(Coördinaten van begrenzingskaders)
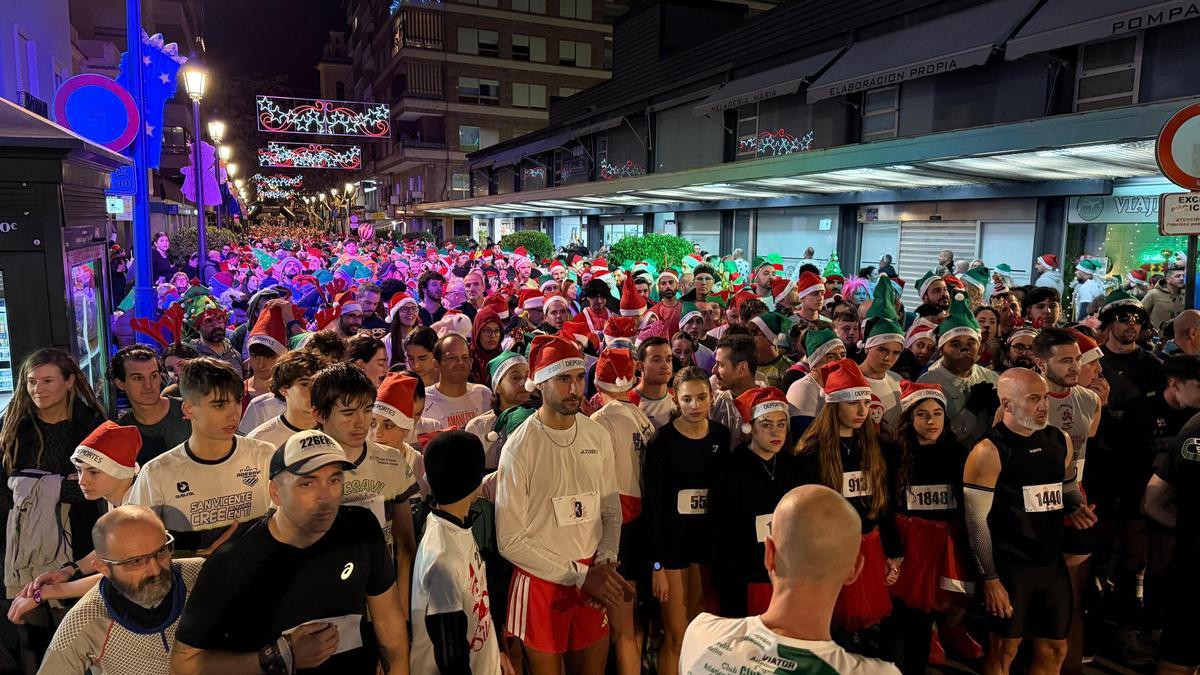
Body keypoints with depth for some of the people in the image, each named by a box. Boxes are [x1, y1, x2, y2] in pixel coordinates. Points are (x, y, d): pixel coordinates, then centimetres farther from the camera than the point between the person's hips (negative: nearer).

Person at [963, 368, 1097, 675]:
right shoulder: (989, 452, -15)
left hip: (1053, 564, 6)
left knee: (1055, 650, 16)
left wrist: (1076, 508, -1)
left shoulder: (1060, 441, 6)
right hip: (1009, 568, -6)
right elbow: (976, 520, -15)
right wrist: (990, 579, -16)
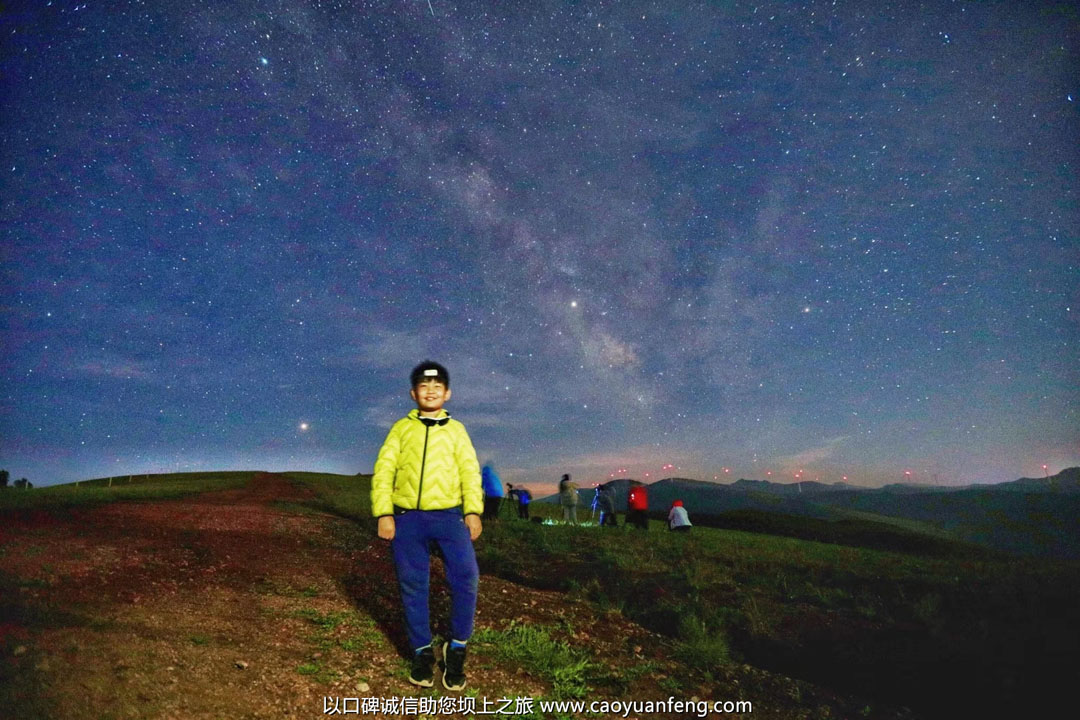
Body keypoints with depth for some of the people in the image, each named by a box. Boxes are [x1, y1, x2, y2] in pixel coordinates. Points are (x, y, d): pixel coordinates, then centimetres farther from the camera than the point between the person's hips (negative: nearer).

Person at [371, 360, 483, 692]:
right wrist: (384, 513, -6)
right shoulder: (401, 428, 13)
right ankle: (422, 653, 21)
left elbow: (470, 471, 5)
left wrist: (473, 511, -9)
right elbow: (383, 471, 6)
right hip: (407, 517, 1)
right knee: (413, 587, 4)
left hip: (448, 515, 0)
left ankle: (456, 649, 4)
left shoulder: (456, 430, 13)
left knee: (466, 577, -15)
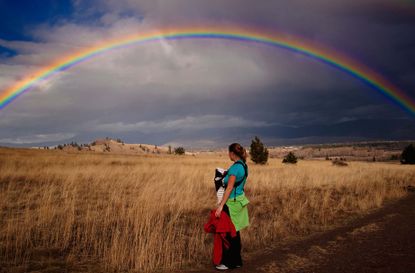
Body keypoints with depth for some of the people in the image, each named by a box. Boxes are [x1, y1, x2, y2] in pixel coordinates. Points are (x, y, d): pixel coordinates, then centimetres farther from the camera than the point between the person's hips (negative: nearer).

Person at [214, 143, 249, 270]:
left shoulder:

Doel van oefening. Neem alle regels hierboven woord voor woord over. Laat de afbeeldingen weg.

Ruimte voor antwoord.
Body keypoints with depth for some of the people in the image, each named by a box. Boxes are [x1, y1, x2, y2] in pixel coordinates. Points are (x, y, d): pixel coordinates, then centimetres farther from the camera than the point between the person's hips (negative: nearer).

Person at [963, 368, 1097, 675]:
right shoulder: (989, 452, -15)
left hip: (1053, 564, 6)
left knee: (1055, 650, 16)
left wrist: (1076, 508, -1)
left shoulder: (1060, 441, 6)
right hip: (1009, 568, -6)
right elbow: (976, 520, -15)
right wrist: (990, 579, -16)
Body keypoints with depth for some of the people in the image, each named by a box. Boxes are [x1, y1, x2, y2] in pixel coordinates. Points are (x, y, d): pixel coordinates, then centimetres farther from the camera than the point between the person's hips (negative: nearer).

Person at [371, 360, 483, 692]:
right wrist: (384, 513, -6)
right shoulder: (401, 428, 13)
right ankle: (422, 653, 21)
left elbow: (470, 471, 5)
left wrist: (473, 511, -9)
right elbow: (383, 471, 6)
right hip: (407, 517, 1)
right knee: (413, 587, 4)
left hip: (448, 515, 0)
left ankle: (456, 649, 4)
left shoulder: (456, 430, 13)
left knee: (466, 577, -15)
Body keypoints with depth for some of the people in the image, each named by a box. Boxes are [x1, y1, x2, y2] in pixel coordinates. Points are (x, y, d): pixel coordinates, then centimetres farther from the camera than the point between the person's hips (negative: nearer).

Person at [214, 143, 249, 270]:
left shoulder:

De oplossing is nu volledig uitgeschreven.